_Your objective_:
Transcribe the lines below exactly. No image belongs in the transcription.

*** Data supplied ***

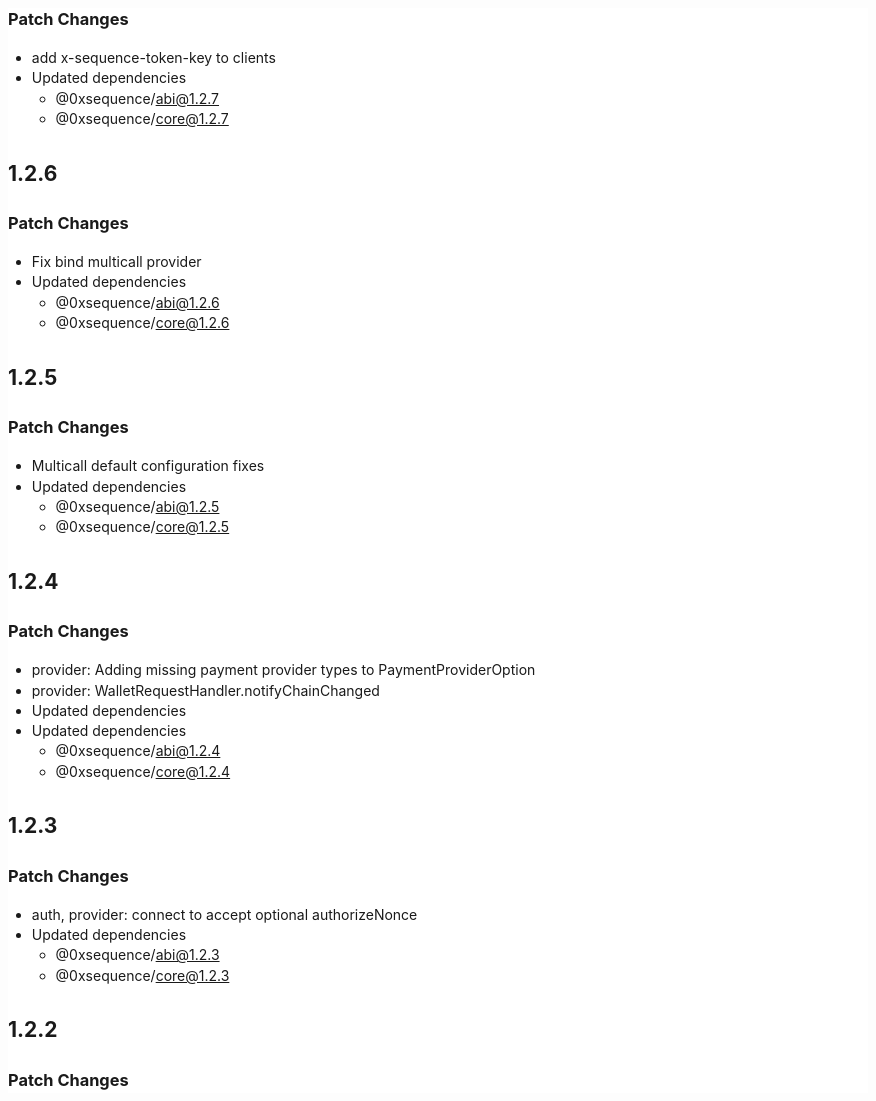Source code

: ### Patch Changes

- add x-sequence-token-key to clients
- Updated dependencies
  - @0xsequence/abi@1.2.7
  - @0xsequence/core@1.2.7

## 1.2.6

### Patch Changes

- Fix bind multicall provider
- Updated dependencies
  - @0xsequence/abi@1.2.6
  - @0xsequence/core@1.2.6

## 1.2.5

### Patch Changes

- Multicall default configuration fixes
- Updated dependencies
  - @0xsequence/abi@1.2.5
  - @0xsequence/core@1.2.5

## 1.2.4

### Patch Changes

- provider: Adding missing payment provider types to PaymentProviderOption
- provider: WalletRequestHandler.notifyChainChanged
- Updated dependencies
- Updated dependencies
  - @0xsequence/abi@1.2.4
  - @0xsequence/core@1.2.4

## 1.2.3

### Patch Changes

- auth, provider: connect to accept optional authorizeNonce
- Updated dependencies
  - @0xsequence/abi@1.2.3
  - @0xsequence/core@1.2.3

## 1.2.2

### Patch Changes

*** End of Data supplied ***

_Solution_:
Source code

: ### Patch Changes

- add x-sequence-token-key to clients
- Updated dependencies
  - @0xsequence/abi@1.2.7
  - @0xsequence/core@1.2.7

## 1.2.6

### Patch Changes

- Fix bind multicall provider
- Updated dependencies
  - @0xsequence/abi@1.2.6
  - @0xsequence/core@1.2.6

## 1.2.5

### Patch Changes

- Multicall default configuration fixes
- Updated dependencies
  - @0xsequence/abi@1.2.5
  - @0xsequence/core@1.2.5

## 1.2.4

### Patch Changes

- provider: Adding missing payment provider types to PaymentProviderOption
- provider: WalletRequestHandler.notifyChainChanged
- Updated dependencies
- Updated dependencies
  - @0xsequence/abi@1.2.4
  - @0xsequence/core@1.2.4

## 1.2.3

### Patch Changes

- auth, provider: connect to accept optional authorizeNonce
- Updated dependencies
  - @0xsequence/abi@1.2.3
  - @0xsequence/core@1.2.3

## 1.2.2

### Patch Changes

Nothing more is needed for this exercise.